*THE DATA:*
--

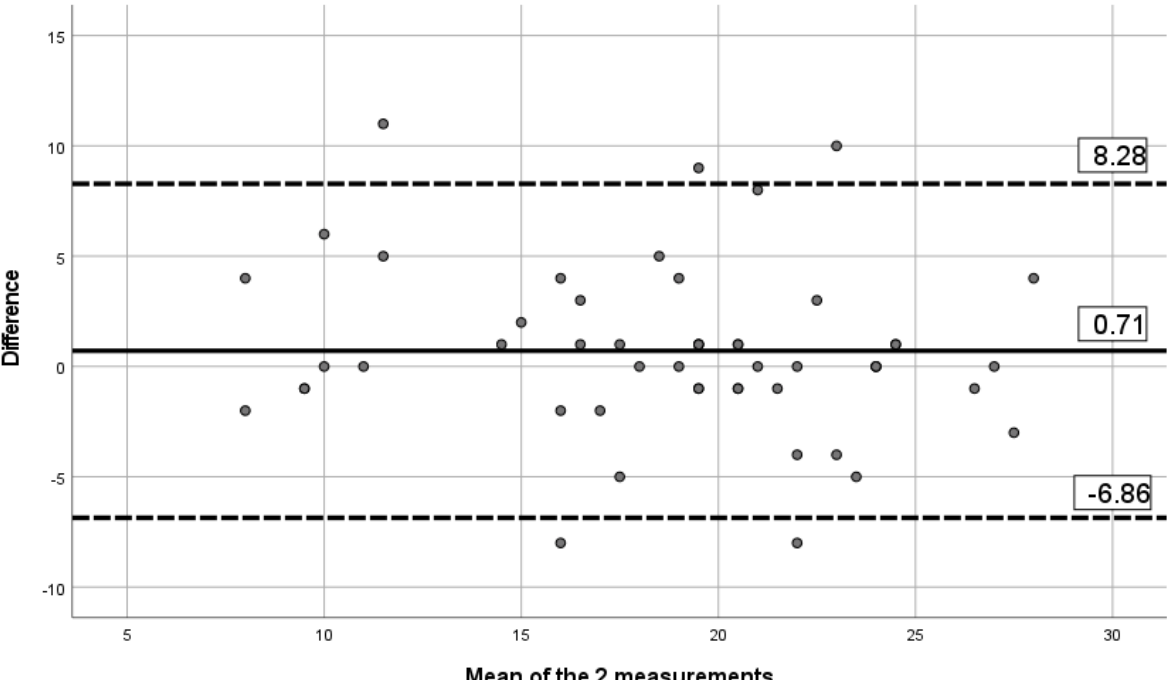
Figure 2. Bland-Altman limits for the Brief Pain Inventory severity subscale between the 2 assessments using the app.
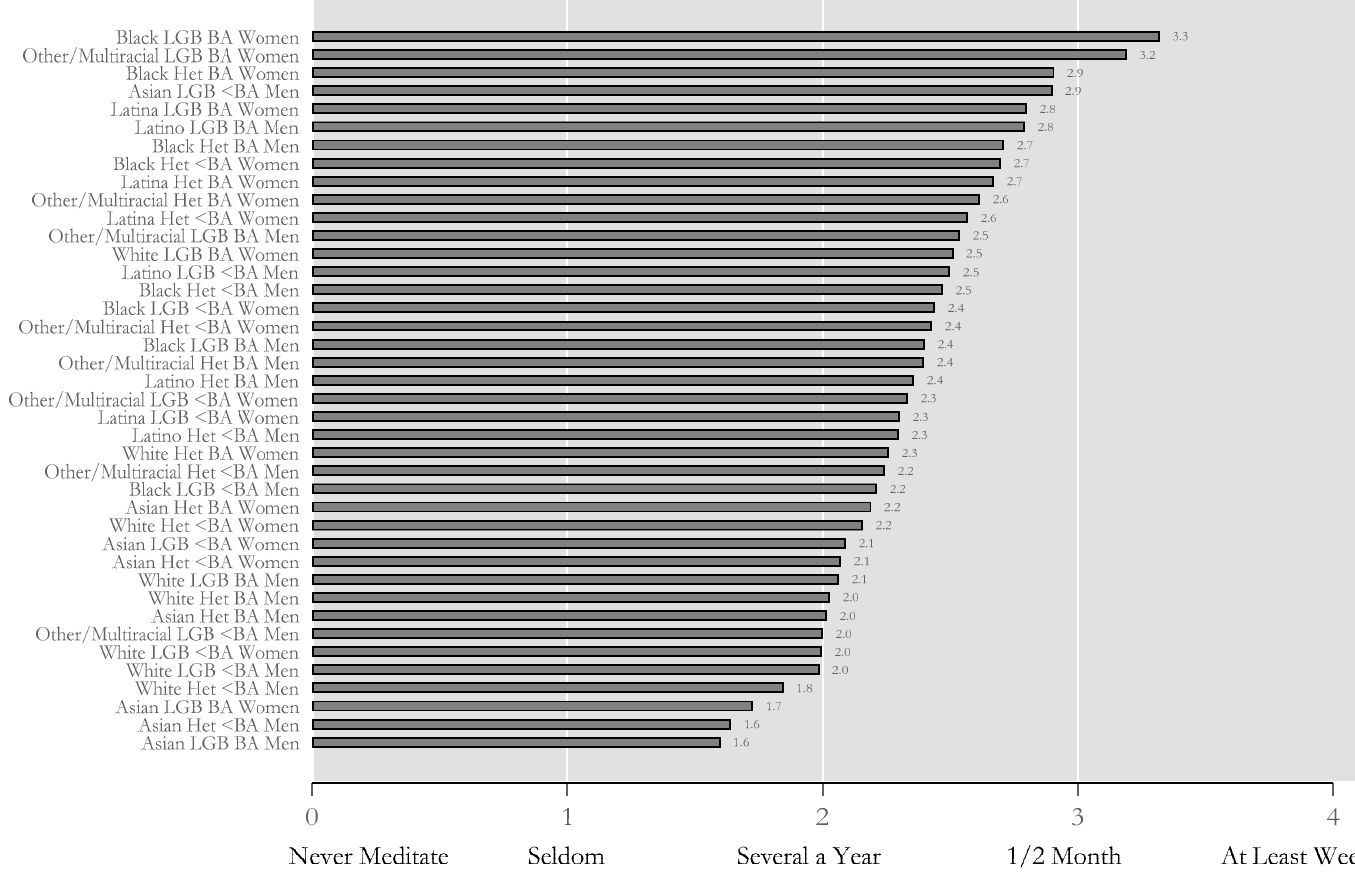
Figure 6. Meditation frequency across configurations of status characteristics, RLS (N = 32,978).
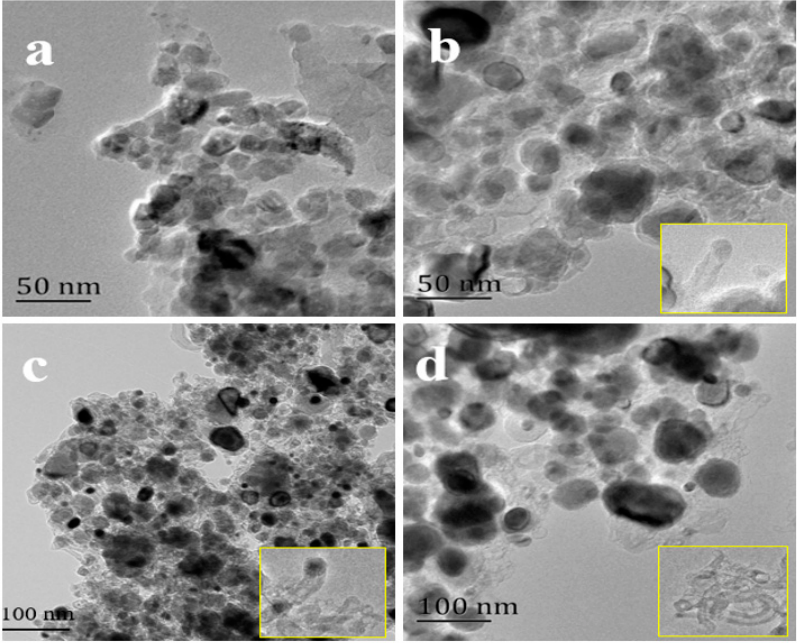
Figure 4. TEM images of: ( a ) FeCo/NC-400; ( b ) FeCo/NC-500; ( c ) FeCo/NC-600; and ( d ) FeCo/NC-700.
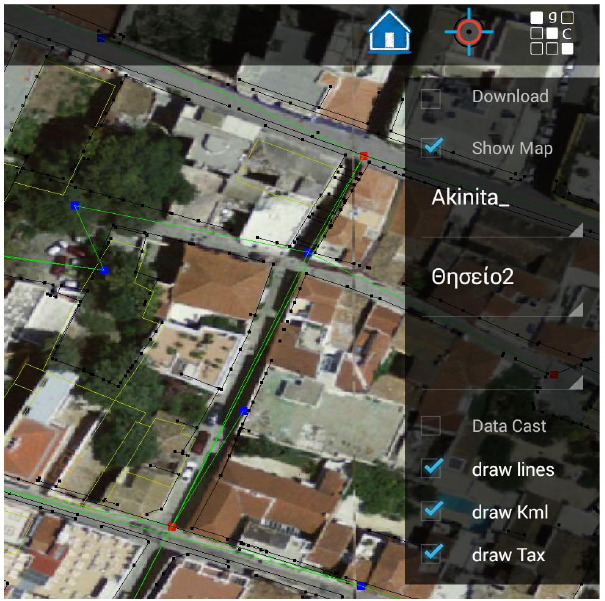
Figure 6: Portable client WMS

--

*WHAT YOU SHOULD DO:* Would you set down each line of the listing above exactly, apart from the pictures?

*RESPONSE FOR THIS EXERCISE:*
Figure 2. Bland-Altman limits for the Brief Pain Inventory severity subscale between the 2 assessments using the app.
Figure 6. Meditation frequency across configurations of status characteristics, RLS (N = 32,978).
Figure 4. TEM images of: ( a ) FeCo/NC-400; ( b ) FeCo/NC-500; ( c ) FeCo/NC-600; and ( d ) FeCo/NC-700.
Figure 6: Portable client WMS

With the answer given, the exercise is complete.